Data science question: best or simplest ML/DL/NN approach

Discussion in 'App Development' started by user1, Jun 13, 2020.

  1. zenlot

    zenlot

    JVM itself is great. I agree on that, but my point was directly for Java as a language (JVM aside). I am huge Clojure fan which runs on JVM, and apart from being Lisp family functional language it allows you to access Java libs if you need.
     
    #11     Jun 14, 2020
  2. kmiklas

    kmiklas

    Why Java for porn?
     
    #12     Jun 14, 2020
  3. For what you are looking for I would treat it as a binary classification problem:
    The two classes:
    1: either "Buy to Exit" if your initial position was short or "Sell to Exit" if your initial position was long
    0: Do nothing.

    From hereon I will just speak assuming your initial position was long - so for short position just do the reverse.

    At each instance in time t (after the position is established) your model will predict the probability that you should "Buy to Exit" given some features that are available at time: t-1.

    Now, the task for your is to think about what features to compute - you could look at computing features that capture momentum-type features, or reversal signals (I'm sure you will have some technical indicator library already available for Java - but in Python I use TA-lib - look at the list of indicators they have and make your seletions.

    The next step is you need to decide your unit of analysis - by which I mean, you need to be clear on what a single row in your training dataset (for the ML model) represents - is it a time-based bar like 1-min bar or 15-min bar etc... or is it a volume-bar?

    Once you decide on the unit of analysis ( In my case I almost always default to using volume-bars as intro to this area see) then you need to start assembling your training dataset - with features (or predictors/explanatory variables in columns - and volume or time-bars in rows).


    Next step is to create a label or target variable ( this is the dependent variable that you are hoping to predict using the predictors/explanatory variables mentioned above) - note this is a 0/1 binary variable - recall that 1 means you are telling the model that you should exit your long position 0 means do nothing - let your profit run or if drawing down you are saying you are happy for the position to go against you (questionable approach - as it assumes you are trading without stop loss). Then you need to decide how you are going to split your dataset so you can use some of the data to validate/test your model.

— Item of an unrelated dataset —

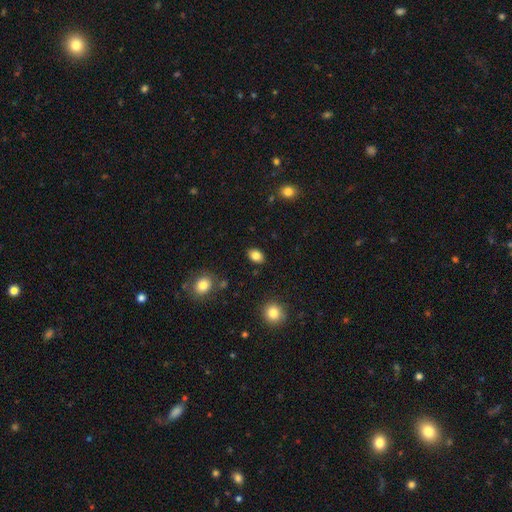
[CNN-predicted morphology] The model was most divided on "how rounded": in between: 77%, round: 21%, cigar-shaped: 1%. More confident: merging — none (87%); smooth or featured — smooth (84%).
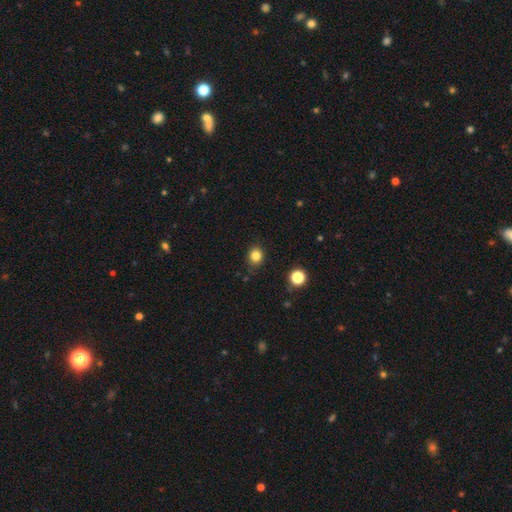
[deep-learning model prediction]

    Then you can use a logistic regression model (one of the simplest techniques in ML) to predict the target variable of interest. It simply takes the input Xs you derived and produces a probability figure. Then you can use Area under the Curve to work out the best cut-off to take action - this cut-off is what allows you to may the probability figure between 0 and 1 to a 0/1 binary value.


    I would recommend reading Advances in Financial Machine Learning: Lecture 10/10 (Presentation Slides) before you take any concrete steps - I have bought his book but much of the information is already available via various blogs and presentations. As for me - there are two key takeaways that I'm using from that book to establish my dataset for ML - one is working with Volume Bars ( it helps that I have access to DTN IQ Feed - where I can bring up volume bars for almost any instrument - I mainly work with Futures though) and the next is his idea of Triple Barrier Method for labelling instances for ML algorithms. I have a version of that labelling criteria implemented (not exactly what he wrote in the book but shares some characteristics with his approach - you can check out https://mlfinlab.readthedocs.io/en/latest/

    All the best.
     
    #13     Jun 20, 2020
  4. guowei58

    guowei58

    agreed. linear regression is powerful and generalized enough to work well in most cases.
     
    #14     Jun 23, 2020
  5. user1

    user1

    Girija - Thank you very much!
    traider - Thanks for the input.
    Traderesque - A great Great thank you!
    Snuskpelle - Thank you
    kmiklas - Thank you
    zenlot - Thank you very educational.
    arbitech - Thank you
    guowei58 - Thank you

    As for choice of language, it's really agnostic. This is not HFT.
     
    #15     Jun 24, 2020
    zenlot likes this.
  6. 931

    931

    Garbage is actually gold at beginning in order to develop strong data filtering algo.
    I found plenty of "market inefficiency's" when using "garbage" data.
    Its tedious part to make those data filters.

    Without considering spread probably...
     
    Last edited: Jul 15, 2020
    #16     Jul 15, 2020
  7. 931

    931

    Dont implement what gets taught at UNIs, what is hyped up etc, too many people already tested those...
    If too many do , no advantage , zero sum game.
     
    #17     Jul 15, 2020